Members of the opposition party, Peoples Democratic Party (PDP) have shown stiff opposition to the adoption report of the Conference Committee on the establishment of Nigerian Peace Corps.
Leadership recalls that, both chambers of the National Assembly had last year, passed the Bill for the establishment of the Corps and mandated a conference committee to harmonize it.
While the House of Representatives adopted its own report in January, 2017, the red chamber has continued to stand down further legislative actions, owing to some high power undercurrent.
It, however, become glaring on Tuesday, when the Vice Chairman, Senate Committee on Interior, Bayero Nafada moved a motion that the report of the conference committee be considered, the Deputy Senate President, Ike Ekweremadu raised a strong objection to it.
According to Ekweremadu, a matter on Peace Corps is currently at the Court of law where the leadership of the Corps is being tried in a 90-count charge.
He said it would amount to legalising illegality if the Corps was allowed to be established.
Senators James Manager (Delta), Emmanuel Bwacha (Taraba) and Godswill Akpabio (Akwa Ibom), all stood against the consideration.
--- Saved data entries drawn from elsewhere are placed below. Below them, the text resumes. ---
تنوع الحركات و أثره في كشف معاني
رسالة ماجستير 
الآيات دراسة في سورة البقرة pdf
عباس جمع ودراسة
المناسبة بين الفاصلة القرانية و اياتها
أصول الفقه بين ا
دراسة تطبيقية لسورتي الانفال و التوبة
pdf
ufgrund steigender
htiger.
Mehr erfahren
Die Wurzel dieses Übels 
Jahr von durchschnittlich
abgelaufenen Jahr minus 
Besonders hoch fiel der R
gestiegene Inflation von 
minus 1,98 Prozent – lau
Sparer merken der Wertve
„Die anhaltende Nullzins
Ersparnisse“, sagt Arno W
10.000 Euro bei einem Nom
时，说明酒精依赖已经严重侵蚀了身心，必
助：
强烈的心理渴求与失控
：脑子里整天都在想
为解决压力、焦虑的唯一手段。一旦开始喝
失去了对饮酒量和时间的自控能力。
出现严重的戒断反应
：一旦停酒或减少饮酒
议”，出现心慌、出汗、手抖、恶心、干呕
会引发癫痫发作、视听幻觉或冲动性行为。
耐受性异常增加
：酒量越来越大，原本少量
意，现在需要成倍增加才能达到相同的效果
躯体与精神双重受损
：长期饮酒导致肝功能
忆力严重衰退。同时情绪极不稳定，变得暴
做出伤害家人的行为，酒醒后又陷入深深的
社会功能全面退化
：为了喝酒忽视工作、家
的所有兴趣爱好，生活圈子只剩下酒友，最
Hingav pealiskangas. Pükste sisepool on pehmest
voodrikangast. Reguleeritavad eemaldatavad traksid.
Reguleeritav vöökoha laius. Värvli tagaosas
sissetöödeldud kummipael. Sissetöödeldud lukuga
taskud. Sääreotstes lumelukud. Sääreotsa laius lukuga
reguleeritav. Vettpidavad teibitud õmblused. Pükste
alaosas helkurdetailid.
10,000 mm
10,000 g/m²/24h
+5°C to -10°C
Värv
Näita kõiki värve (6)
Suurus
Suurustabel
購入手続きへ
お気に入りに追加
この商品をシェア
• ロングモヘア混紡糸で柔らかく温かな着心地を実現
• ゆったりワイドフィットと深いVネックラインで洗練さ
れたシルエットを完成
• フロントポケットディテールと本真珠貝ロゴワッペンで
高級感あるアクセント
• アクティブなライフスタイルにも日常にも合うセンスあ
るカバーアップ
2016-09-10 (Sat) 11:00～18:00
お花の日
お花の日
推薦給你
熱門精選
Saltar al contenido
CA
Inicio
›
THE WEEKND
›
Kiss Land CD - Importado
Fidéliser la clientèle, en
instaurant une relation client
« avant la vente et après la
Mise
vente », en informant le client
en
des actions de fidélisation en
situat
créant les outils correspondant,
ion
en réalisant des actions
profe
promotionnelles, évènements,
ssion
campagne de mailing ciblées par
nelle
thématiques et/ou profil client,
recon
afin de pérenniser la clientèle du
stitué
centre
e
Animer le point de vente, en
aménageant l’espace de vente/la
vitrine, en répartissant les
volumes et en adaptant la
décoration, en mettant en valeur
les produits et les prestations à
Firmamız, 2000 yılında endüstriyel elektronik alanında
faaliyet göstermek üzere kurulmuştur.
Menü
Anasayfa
The move was, however, resisted by APC Senators who also took turn to push for the establishment of the Corps.
Senators Binta Masi (Adamawa), Ahmed Lawan (Yobe) and others who spoke in favour of the Corps, pointed to the fact that, it was the Police who have been fighting the Peace Corps, adding that, same drama took place when the Federal Road Safety Corps and Civil Defense were to be established.
They also canvassed for the unemployed youths who have been angling for the Corps to be established.
In his ruling, the President of the Senate, Bukola Saraki, said the Bill will not be killed.
He said the fact that, some people are in court doesn’t mean the Senate would not do its job.
“We also need to relate with our brothers at the green chamber who have adopted this report earlier,” Saraki added.
The Senate, therefore, referred the Bill to the Committee on Judiciary, to consult and appropriately advise the Senate on the next legislative action.
The committee is to report back to the Senate within 2 weeks.